Scott Rolen
The Phillies will celebrate former third baseman Scott Rolen on Friday with a spot in the Wall of Fame. He earned induction into the Baseball Hall of Fame earlier this summer. 

Rolen was a second-round draft pick by the Phillies in the 1993 draft. He broke into the Majors in late 1996 before winning the Rookie of the Year Award in 1997 while hitting .283 with 21 homers and 92 RBIs. The Indiana native was a seven-time All-Star and won eight Gold Gloves. He posted a .282 average over seven seasons in Philadelphia with 150 homers and 559 RBIs. 

"I feel like I've always cherished my time in Philadelphia," Rolen said in a media availability this past summer. "I still have lifelong friends that came from Philadelphia. I have people here that I've invited, you know, my neighbors in Philadelphia, John Brasier. People have been texting me back and forth. So I still have a ton of friends there. 

"I truly believe I learned to play the game there. You have to be real honest out on the field and real genuine with your effort when you're playing the game there. And there's a toughness instilled in you to go out there and play it the right way and play it hard." 

During his 17-year career with the Phillies (1996-2002), St. Louis Cardinals (2002-07), Toronto Blue Jays (2008-09) and Cincinnati Reds (2009-12), Rolen hit .281 with 316 home runs and an .855 OPS in 2,038 games, ranking fifth in the majors during that span in doubles (517), 11th in extra-base hits (876) and hit by pitches (127), 16th in RBI (1,287) and 17th in runs scored (1,211). As good as Rolen was with the bat, he was even better with the leather. 

The eight Gold Gloves ranks fourth most all-time for third basemen behind only Brooks Robinson (16), Mike Schmidt (10), and Nolan Arenado (10). The Phillies dealt Rolen to St.
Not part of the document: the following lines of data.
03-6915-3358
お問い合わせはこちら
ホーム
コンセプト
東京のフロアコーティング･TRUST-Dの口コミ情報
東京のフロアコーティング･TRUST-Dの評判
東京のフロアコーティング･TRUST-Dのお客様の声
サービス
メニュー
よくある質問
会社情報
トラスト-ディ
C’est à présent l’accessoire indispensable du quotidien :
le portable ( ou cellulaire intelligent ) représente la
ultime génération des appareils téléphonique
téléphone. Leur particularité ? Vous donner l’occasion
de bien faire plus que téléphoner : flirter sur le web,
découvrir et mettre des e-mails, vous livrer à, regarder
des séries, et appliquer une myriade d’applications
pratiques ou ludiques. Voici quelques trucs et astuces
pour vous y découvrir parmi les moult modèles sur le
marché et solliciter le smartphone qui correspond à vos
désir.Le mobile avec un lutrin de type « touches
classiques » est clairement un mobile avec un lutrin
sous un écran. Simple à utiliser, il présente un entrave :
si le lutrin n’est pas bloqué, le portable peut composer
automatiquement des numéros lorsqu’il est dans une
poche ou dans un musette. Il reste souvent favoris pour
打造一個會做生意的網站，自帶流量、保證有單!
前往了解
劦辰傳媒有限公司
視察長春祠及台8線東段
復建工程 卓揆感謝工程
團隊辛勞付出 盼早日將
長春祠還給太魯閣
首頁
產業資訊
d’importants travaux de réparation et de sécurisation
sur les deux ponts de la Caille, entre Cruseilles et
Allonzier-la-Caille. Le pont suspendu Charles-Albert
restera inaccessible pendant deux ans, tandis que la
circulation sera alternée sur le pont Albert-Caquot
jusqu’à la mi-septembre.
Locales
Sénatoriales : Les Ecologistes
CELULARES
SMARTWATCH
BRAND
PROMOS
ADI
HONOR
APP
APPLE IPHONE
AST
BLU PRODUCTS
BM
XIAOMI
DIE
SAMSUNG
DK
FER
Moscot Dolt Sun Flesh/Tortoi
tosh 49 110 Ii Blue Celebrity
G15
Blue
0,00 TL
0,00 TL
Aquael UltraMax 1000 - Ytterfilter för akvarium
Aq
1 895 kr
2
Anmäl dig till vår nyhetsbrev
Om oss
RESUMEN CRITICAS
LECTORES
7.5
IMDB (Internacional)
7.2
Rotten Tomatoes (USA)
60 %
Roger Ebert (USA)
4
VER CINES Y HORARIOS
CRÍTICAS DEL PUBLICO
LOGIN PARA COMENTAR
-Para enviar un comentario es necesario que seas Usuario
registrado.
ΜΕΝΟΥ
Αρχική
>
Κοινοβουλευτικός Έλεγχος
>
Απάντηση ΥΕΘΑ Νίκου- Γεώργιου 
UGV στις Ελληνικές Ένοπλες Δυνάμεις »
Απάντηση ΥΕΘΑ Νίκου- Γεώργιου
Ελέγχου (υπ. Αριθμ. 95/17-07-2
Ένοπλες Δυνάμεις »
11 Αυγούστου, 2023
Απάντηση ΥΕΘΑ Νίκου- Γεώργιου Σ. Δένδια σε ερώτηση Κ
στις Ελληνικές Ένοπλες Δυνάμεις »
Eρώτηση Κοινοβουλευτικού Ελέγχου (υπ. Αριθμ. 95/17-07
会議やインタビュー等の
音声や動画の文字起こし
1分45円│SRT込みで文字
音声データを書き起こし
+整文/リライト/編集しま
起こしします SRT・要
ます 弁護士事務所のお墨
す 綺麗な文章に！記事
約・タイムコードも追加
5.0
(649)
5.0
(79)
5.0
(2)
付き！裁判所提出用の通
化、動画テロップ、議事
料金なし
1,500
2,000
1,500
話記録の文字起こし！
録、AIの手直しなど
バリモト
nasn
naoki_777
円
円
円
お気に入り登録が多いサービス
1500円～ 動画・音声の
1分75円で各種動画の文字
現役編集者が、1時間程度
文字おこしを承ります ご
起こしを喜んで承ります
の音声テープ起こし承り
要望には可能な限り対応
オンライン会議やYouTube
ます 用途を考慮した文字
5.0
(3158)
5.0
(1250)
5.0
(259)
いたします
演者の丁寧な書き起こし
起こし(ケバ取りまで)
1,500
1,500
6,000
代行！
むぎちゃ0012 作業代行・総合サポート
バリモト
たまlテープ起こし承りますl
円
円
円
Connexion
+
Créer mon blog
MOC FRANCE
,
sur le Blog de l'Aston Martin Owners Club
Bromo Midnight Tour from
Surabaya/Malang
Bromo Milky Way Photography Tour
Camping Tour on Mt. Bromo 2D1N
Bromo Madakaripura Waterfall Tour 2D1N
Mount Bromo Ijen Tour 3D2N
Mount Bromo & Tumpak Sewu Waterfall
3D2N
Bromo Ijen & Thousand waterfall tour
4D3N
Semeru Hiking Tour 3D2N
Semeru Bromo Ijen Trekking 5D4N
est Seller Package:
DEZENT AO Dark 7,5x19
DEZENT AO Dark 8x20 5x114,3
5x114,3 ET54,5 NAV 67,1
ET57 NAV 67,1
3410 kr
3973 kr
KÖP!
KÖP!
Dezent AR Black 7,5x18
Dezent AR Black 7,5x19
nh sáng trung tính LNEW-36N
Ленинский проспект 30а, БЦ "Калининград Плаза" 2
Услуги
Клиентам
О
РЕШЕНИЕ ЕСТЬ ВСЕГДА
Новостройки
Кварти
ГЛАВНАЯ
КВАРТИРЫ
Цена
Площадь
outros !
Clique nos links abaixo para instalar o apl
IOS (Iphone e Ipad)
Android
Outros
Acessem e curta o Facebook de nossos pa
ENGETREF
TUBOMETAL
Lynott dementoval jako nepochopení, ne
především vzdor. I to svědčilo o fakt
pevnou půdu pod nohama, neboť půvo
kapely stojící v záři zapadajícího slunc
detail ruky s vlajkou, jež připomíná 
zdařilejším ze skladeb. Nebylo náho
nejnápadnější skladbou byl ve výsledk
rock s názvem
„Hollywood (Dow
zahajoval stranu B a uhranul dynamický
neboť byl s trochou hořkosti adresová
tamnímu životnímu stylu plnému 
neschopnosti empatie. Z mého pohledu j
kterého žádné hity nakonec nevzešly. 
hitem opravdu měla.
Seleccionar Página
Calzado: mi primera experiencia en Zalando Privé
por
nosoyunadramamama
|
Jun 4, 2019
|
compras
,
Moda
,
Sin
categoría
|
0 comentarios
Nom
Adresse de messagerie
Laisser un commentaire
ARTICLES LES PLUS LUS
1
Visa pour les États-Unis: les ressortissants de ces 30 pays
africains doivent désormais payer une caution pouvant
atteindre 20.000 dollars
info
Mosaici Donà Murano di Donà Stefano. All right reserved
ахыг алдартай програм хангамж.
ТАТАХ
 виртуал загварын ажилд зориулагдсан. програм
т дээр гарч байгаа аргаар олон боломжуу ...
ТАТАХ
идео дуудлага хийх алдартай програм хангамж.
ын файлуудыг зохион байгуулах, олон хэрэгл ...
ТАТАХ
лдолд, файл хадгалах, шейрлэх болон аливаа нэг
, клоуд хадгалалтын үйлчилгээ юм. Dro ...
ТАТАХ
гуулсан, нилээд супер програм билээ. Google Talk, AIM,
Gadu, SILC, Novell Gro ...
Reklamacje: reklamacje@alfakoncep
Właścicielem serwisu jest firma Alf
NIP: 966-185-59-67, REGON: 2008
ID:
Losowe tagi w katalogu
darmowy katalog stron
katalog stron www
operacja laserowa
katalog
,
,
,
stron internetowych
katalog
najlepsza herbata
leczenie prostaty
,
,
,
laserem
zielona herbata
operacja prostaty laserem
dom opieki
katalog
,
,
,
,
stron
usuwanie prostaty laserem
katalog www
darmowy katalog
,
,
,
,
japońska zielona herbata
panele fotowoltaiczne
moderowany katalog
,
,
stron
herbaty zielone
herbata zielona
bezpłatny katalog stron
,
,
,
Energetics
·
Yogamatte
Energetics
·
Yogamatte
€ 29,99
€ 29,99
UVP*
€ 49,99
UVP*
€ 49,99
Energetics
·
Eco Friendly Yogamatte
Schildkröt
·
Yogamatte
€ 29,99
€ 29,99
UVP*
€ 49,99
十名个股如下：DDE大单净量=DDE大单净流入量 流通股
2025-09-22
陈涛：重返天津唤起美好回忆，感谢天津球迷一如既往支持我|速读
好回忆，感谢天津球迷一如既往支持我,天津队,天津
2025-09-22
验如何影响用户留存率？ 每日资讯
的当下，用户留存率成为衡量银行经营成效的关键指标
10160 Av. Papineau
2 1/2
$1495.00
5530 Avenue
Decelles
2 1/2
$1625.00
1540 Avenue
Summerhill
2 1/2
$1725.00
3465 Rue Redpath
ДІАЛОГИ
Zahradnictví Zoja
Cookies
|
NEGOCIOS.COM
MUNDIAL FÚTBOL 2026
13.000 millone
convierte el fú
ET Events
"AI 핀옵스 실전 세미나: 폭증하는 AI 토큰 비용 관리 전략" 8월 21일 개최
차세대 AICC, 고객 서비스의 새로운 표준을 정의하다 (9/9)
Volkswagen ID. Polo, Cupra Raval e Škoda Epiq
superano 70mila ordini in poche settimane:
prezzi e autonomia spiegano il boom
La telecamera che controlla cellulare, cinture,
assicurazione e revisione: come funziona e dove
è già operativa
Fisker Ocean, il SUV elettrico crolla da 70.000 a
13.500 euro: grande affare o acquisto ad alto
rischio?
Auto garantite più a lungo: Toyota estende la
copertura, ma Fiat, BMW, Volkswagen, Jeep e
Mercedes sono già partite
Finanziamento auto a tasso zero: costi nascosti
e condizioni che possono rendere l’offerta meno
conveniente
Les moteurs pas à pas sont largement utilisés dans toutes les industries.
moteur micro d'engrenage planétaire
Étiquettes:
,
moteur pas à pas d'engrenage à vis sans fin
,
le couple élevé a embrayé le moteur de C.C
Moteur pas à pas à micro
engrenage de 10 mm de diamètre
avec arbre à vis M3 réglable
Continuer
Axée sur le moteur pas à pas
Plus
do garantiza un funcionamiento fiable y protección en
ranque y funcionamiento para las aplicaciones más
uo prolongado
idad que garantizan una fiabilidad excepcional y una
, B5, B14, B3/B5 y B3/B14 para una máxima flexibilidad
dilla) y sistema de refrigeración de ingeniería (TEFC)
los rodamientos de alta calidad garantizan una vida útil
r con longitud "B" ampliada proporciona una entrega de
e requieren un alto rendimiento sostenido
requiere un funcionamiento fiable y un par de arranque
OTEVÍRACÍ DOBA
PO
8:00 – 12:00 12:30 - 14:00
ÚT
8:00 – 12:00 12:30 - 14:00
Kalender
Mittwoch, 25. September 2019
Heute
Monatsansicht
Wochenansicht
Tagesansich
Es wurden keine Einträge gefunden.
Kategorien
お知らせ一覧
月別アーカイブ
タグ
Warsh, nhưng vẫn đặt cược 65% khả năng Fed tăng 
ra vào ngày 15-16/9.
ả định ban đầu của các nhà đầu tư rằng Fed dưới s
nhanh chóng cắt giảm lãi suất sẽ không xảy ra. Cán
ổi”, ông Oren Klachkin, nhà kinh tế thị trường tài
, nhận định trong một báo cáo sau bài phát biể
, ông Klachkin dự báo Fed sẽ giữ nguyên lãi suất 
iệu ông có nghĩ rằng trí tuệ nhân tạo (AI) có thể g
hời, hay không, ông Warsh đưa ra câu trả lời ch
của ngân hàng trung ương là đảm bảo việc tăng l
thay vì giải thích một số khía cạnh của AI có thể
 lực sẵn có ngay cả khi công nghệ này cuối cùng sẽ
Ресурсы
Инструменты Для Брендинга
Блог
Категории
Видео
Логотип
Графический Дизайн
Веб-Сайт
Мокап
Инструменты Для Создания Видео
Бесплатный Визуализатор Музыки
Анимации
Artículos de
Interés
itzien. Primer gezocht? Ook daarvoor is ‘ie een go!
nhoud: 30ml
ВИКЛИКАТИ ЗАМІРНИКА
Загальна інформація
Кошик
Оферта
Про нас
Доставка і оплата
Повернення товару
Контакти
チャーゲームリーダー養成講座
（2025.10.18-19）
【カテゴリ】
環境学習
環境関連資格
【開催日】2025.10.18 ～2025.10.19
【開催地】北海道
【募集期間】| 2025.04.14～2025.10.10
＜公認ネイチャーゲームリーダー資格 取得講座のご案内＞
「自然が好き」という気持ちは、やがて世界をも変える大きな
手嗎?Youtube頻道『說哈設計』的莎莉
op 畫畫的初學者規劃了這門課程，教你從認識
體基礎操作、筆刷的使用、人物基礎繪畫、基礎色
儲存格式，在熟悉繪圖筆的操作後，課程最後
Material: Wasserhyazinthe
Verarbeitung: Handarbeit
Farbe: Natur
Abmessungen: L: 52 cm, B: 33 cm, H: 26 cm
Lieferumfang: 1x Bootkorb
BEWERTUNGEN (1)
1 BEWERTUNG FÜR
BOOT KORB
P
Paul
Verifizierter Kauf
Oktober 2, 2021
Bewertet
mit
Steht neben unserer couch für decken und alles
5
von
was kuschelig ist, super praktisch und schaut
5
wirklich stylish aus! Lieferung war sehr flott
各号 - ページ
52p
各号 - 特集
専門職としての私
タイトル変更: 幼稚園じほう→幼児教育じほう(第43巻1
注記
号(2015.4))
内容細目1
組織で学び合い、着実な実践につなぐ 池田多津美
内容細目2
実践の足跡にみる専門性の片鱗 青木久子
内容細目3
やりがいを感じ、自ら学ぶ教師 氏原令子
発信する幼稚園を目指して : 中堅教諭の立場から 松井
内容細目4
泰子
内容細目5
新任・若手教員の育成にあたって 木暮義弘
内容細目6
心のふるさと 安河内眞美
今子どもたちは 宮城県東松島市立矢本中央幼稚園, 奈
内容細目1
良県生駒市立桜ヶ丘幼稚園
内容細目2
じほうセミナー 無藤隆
Louis at the 2002 trade deadline. The move followed a tenuous stretch regarding contract negotiations and a public dispute between Rolen and Phillies ownership over a commitment to putting a winning product on the field. 

"I looked at this whole thing," Rolen told ESPN's Jayson Stark before the 2002 season. "I looked at history. I looked at the whole deal. And let's start with a fact. Let's go back 15 years. Thirteen times in the last 15 seasons, they've had losing seasons. That's history. That's a fact. And that's a 15-year period. That's a long time. "I'm not just a player. I'm a fan. I'm a fan of the game. And the way I look at this is: Fans deserve better than that. Fans deserve a better commitment than this ownership is giving them. I'm tired of empty promises. I'm tired of waiting for a new stadium for the sun to shine." 

From 1997-2004, Rolen’s 46.2 WAR ranked third in MLB, trailing only Barry Bonds (71.2) and Alex Rodriguez (62.4). Rolen’s WAR was higher than every Hall of Famer who played within that period, including Jeff Bagwell (44.1), Chipper Jones (43.7), Larry Walker (43.4) and Derek Jeter (41.7). 

According to Baseball Reference, Rolen's 70.1 WAR ranks 10th of the 16 third basemen enshrined in Cooperstown.